This shows you how I make my lovely ceramic wedding favours.
Clay, any kind but white earthenware picks up the detail nicely.
Access to a kiln
Ribbon for decoration
The clay has to be wedged to get rid of air bubbles. This is a strenuous activity that involves much throwing and cutting of the wet clay until no more air bubbles are visible.
Then the clay must be rolled out so it is an even depth all over. I use two guide sticks of even depth wood.
Tthe decoration is rolled onto the clay. In the picture this is some antique lace that I love the pattern of.
You need to leave the cut outs until they are leather hard. This is the stage in the drying process that you can carefully handle the clay without affecting the shape too much.
Press some letter blocks into the shapes to spell out your personal message. At this stage I sometimes add little clay butterflies or other details in a contrasting clay.
Drill a hole in the top of the heart and cut off any excess clay around the hole.

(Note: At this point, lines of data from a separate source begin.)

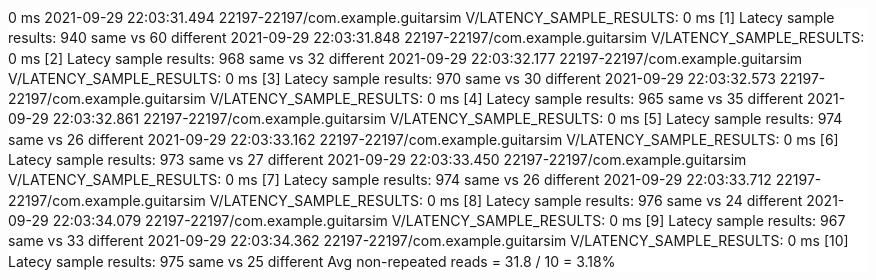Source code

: 0 ms
2021-09-29 22:03:31.494 22197-22197/com.example.guitarsim V/LATENCY_SAMPLE_RESULTS: 0 ms [1] Latecy sample results: 940 same vs 60 different
2021-09-29 22:03:31.848 22197-22197/com.example.guitarsim V/LATENCY_SAMPLE_RESULTS: 0 ms [2] Latecy sample results: 968 same vs 32 different
2021-09-29 22:03:32.177 22197-22197/com.example.guitarsim V/LATENCY_SAMPLE_RESULTS: 0 ms [3] Latecy sample results: 970 same vs 30 different
2021-09-29 22:03:32.573 22197-22197/com.example.guitarsim V/LATENCY_SAMPLE_RESULTS: 0 ms [4] Latecy sample results: 965 same vs 35 different
2021-09-29 22:03:32.861 22197-22197/com.example.guitarsim V/LATENCY_SAMPLE_RESULTS: 0 ms [5] Latecy sample results: 974 same vs 26 different
2021-09-29 22:03:33.162 22197-22197/com.example.guitarsim V/LATENCY_SAMPLE_RESULTS: 0 ms [6] Latecy sample results: 973 same vs 27 different
2021-09-29 22:03:33.450 22197-22197/com.example.guitarsim V/LATENCY_SAMPLE_RESULTS: 0 ms [7] Latecy sample results: 974 same vs 26 different
2021-09-29 22:03:33.712 22197-22197/com.example.guitarsim V/LATENCY_SAMPLE_RESULTS: 0 ms [8] Latecy sample results: 976 same vs 24 different
2021-09-29 22:03:34.079 22197-22197/com.example.guitarsim V/LATENCY_SAMPLE_RESULTS: 0 ms [9] Latecy sample results: 967 same vs 33 different
2021-09-29 22:03:34.362 22197-22197/com.example.guitarsim V/LATENCY_SAMPLE_RESULTS: 0 ms [10] Latecy sample results: 975 same vs 25 different
Avg non-repeated reads = 31.8 / 10 = 3.18%


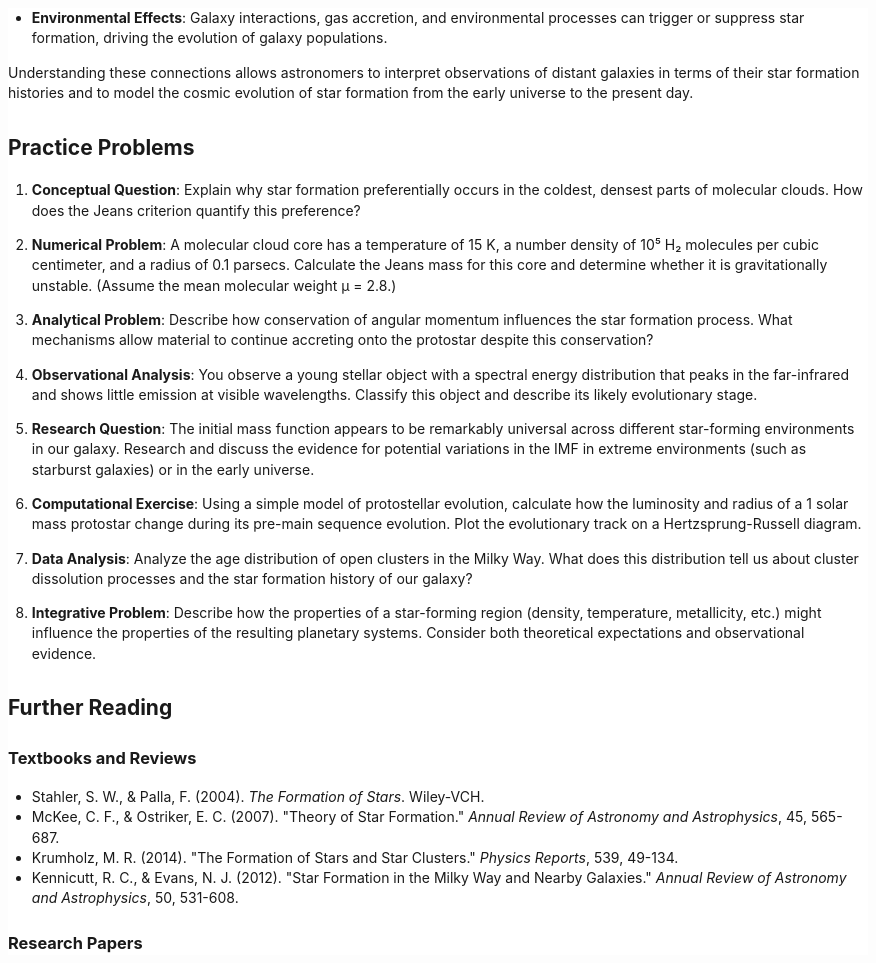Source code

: - **Environmental Effects**: Galaxy interactions, gas accretion, and environmental processes can trigger or suppress star formation, driving the evolution of galaxy populations.

Understanding these connections allows astronomers to interpret observations of distant galaxies in terms of their star formation histories and to model the cosmic evolution of star formation from the early universe to the present day.

## Practice Problems

1. **Conceptual Question**: Explain why star formation preferentially occurs in the coldest, densest parts of molecular clouds. How does the Jeans criterion quantify this preference?

2. **Numerical Problem**: A molecular cloud core has a temperature of 15 K, a number density of 10⁵ H₂ molecules per cubic centimeter, and a radius of 0.1 parsecs. Calculate the Jeans mass for this core and determine whether it is gravitationally unstable. (Assume the mean molecular weight μ = 2.8.)

3. **Analytical Problem**: Describe how conservation of angular momentum influences the star formation process. What mechanisms allow material to continue accreting onto the protostar despite this conservation?

4. **Observational Analysis**: You observe a young stellar object with a spectral energy distribution that peaks in the far-infrared and shows little emission at visible wavelengths. Classify this object and describe its likely evolutionary stage.

5. **Research Question**: The initial mass function appears to be remarkably universal across different star-forming environments in our galaxy. Research and discuss the evidence for potential variations in the IMF in extreme environments (such as starburst galaxies) or in the early universe.

6. **Computational Exercise**: Using a simple model of protostellar evolution, calculate how the luminosity and radius of a 1 solar mass protostar change during its pre-main sequence evolution. Plot the evolutionary track on a Hertzsprung-Russell diagram.

7. **Data Analysis**: Analyze the age distribution of open clusters in the Milky Way. What does this distribution tell us about cluster dissolution processes and the star formation history of our galaxy?

8. **Integrative Problem**: Describe how the properties of a star-forming region (density, temperature, metallicity, etc.) might influence the properties of the resulting planetary systems. Consider both theoretical expectations and observational evidence.

## Further Reading

### Textbooks and Reviews

- Stahler, S. W., & Palla, F. (2004). *The Formation of Stars*. Wiley-VCH.
- McKee, C. F., & Ostriker, E. C. (2007). "Theory of Star Formation." *Annual Review of Astronomy and Astrophysics*, 45, 565-687.
- Krumholz, M. R. (2014). "The Formation of Stars and Star Clusters." *Physics Reports*, 539, 49-134.
- Kennicutt, R. C., & Evans, N. J. (2012). "Star Formation in the Milky Way and Nearby Galaxies." *Annual Review of Astronomy and Astrophysics*, 50, 531-608.

### Research Papers
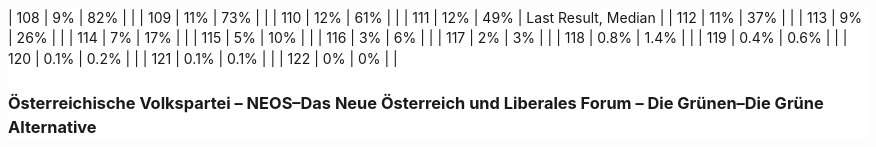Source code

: | 108 | 9% | 82% |  |
| 109 | 11% | 73% |  |
| 110 | 12% | 61% |  |
| 111 | 12% | 49% | Last Result, Median |
| 112 | 11% | 37% |  |
| 113 | 9% | 26% |  |
| 114 | 7% | 17% |  |
| 115 | 5% | 10% |  |
| 116 | 3% | 6% |  |
| 117 | 2% | 3% |  |
| 118 | 0.8% | 1.4% |  |
| 119 | 0.4% | 0.6% |  |
| 120 | 0.1% | 0.2% |  |
| 121 | 0.1% | 0.1% |  |
| 122 | 0% | 0% |  |

### Österreichische Volkspartei – NEOS–Das Neue Österreich und Liberales Forum – Die Grünen–Die Grüne Alternative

Each piece has to be fired twice. The first time is called the biscuit firing and matures the clay to a permanent state. I biscuit fire my ceramics to 1100 degrees (cone 02) to fully mature the clay but usually 1000 would be enough. I tend to stack the kiln to bursting on the first firing for reasons of economy.
I hand paint each piece with a low firing earthenware glaze in a semi transparent colour. Any other glaze might obscure the lettering on the favour. Sometimes I paint the favour and then wash off the glaze leaving just the lettering and decoration glazed for a different effect.
The second firing is to mature the glaze and turn it from its powdery consistency into its glossy, glass like state. I fire my kiln to 1020 degrees (cone 5) for a glaze firing. This time the kiln has to be more carefully stacked with the favours lifted from the shelves on tripods to stop them sticking and no two pieces touching each other
This is my favourite bit! It's so exciting to open the kiln after the glaze firing and see all your work transformed and jewel like. Don't be over eager to open the kiln too soon. Let the work cool as much as you can to avoid crackling the glaze from thermal shock (take it from one who knows).
When the work has cooled it just needs finishing.
Cut two pieces of ribbon. One about 40cm and one about 20cm. Use one as the hanging ribbon and the shorter one as the bow (tie the bow away from you, it comes out neater for some reason).
Trim the edges of the ribbon to look good and there you have it.